ATHENS — "Now that you see the citizens' rising anger over your inability to handle major crises, you are rushing to hand over money to the media to hide or distort the reality. You did not display the same reflexes over issues that concern the lives of Greeks," said the leader of the main opposition, SYRIZA-Progressive Alliance President Alexis Tsipras, in Parliament on Monday.
He criticised the government's decision to spend an additional 2.0 million euros on broadcasting messages about the pandemic via channels transmitting nationwide, when these were obliged by law to broadcast such messages without charge. He noted that the government was acting as a "loan shark" at a time when most Greek businesses were under pressure, handing over money that it would then "get back in the form of lies, propaganda and the slandering of all those that criticise you."
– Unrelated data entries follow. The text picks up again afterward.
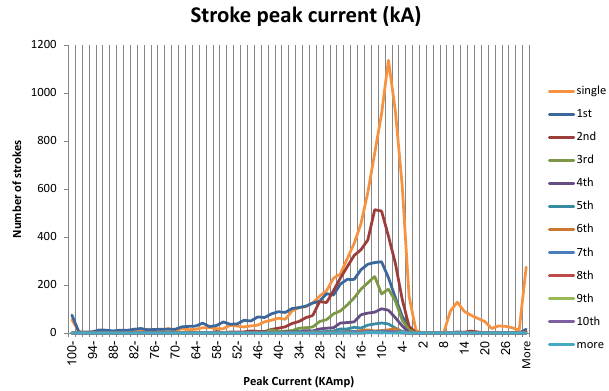
Fig. 7. The distribution of peak current [kA] for single- and multiple-stroke flashes in the 30 October storm. “Single” refers to flashes with one stroke, and the different lines refer to the distribu- tion of peak current as a function of stroke order in events when m ≥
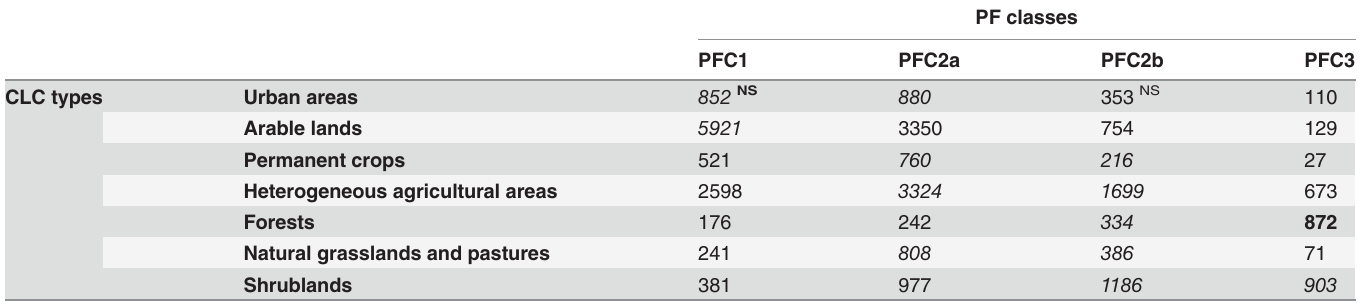
Table 2. Contingency table showing the number of fi res shared by the phenological fuel classes (PFCs) and the Corine Land Cover (CLC) types during the period 2000 – 2010.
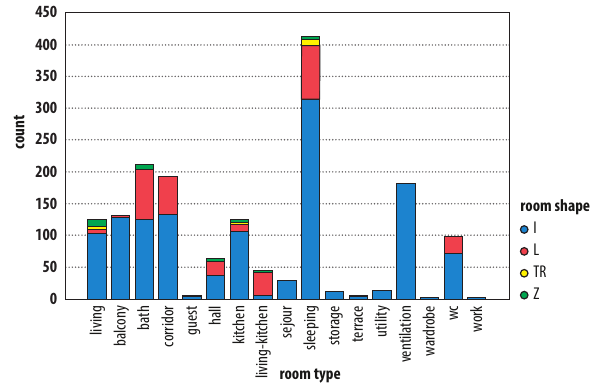
Figure 9. The distribution of functional use with regard to room shapes.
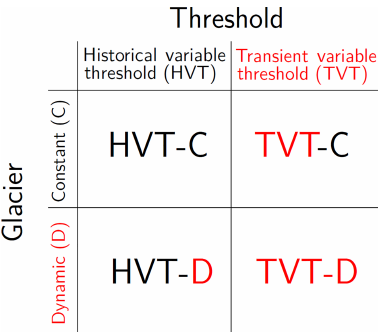
Figure 3. Four analysis scenarios. The matrix shows the combina- tion of the two threshold approaches with the two different glacier area conceptualisations, resulting in four possible combinations. The baseline options are indicated in black and the options where changes are taken into account are shown in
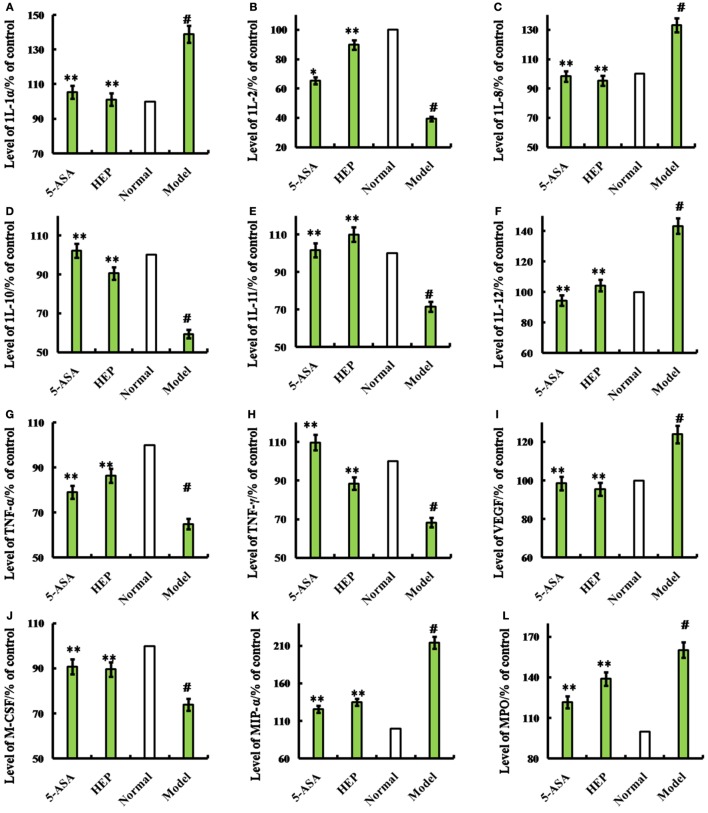
Effects of HEP on trinitrobenzenesulfonic acid solution (TNBS)-induced rats. Normal group; model group, induced by TNBS enema; HEP group, the crude protein extract-treated group after TNBS enema; and positive control group, treated with 100 mg/(kg ⋅ day) of 5-aminosalicylic acid after TNBS enema. After treatment for 14 days, cytokines interleukin (1L)-1α (A), 1L-2 (B), 1L-8 (C), 1L-10 (D), 1L-11 (E), IL-12 (F), tumor necrosis factor (TNF)-γ (H), TNF-α (G), vascular endothelial growth factor (VEGF) (I), MIP-α (J), macrophage colony-stimulating factor (M-CSF) (K), and myeloperoxidase (MPO) (L) were produced. The assays were carried out according to the procedures recommended in the enzyme-linked immunosorbent assay kit manual. Values were means ± SDs of three independent experiments. #P < 0.05 vs the normal group, *P < 0.05, **P < 0.01 vs the TNBS-treated group.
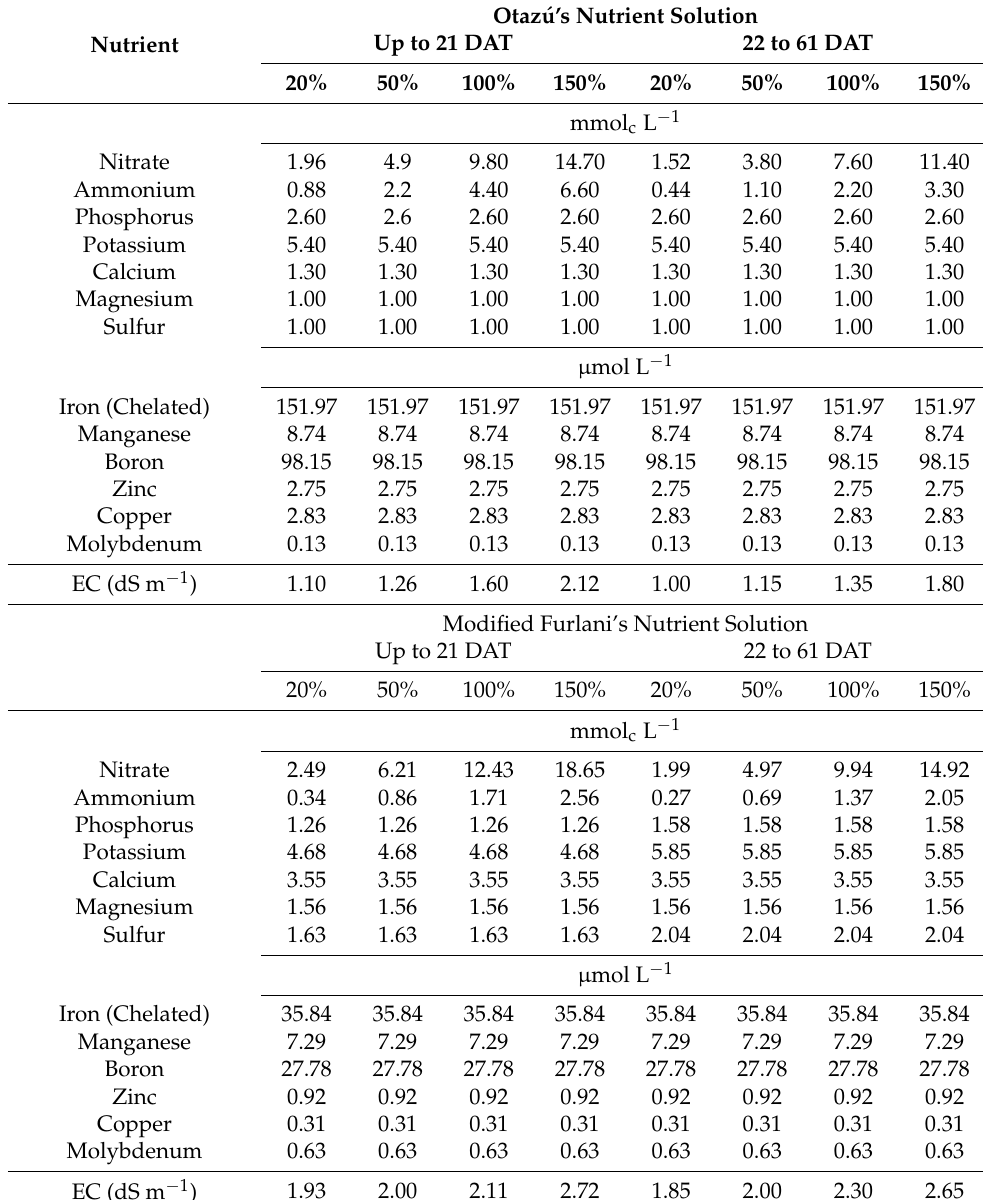
Table 2. Nutrient concentrations in nutrient solutions tested in an aeroponic system to produce nuclear potato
Tsipras said it was "deeply offensive for the citizens and deeply provocative and dangerous for democracy" given the government's track record on a series of issues, listing among these "the collapsing economy, the pandemic that has veered out of control … where you seem incapable of handling even the floods in Thessaly and the Ionian islands."
In the midst of all this, he added, the government had not spent a single euro to support hospitals, schools and public transport and was instead wagging its finger at the public and once again throwing cash at the media, without terms or conditions.
"Clearly you are in a panic and unable to handle reality – and since you can't handle it, you want to extort the media to hide it," he added, noting that entire villages continue to be cut off in Medicane-stricken Thessaly one week after the disaster.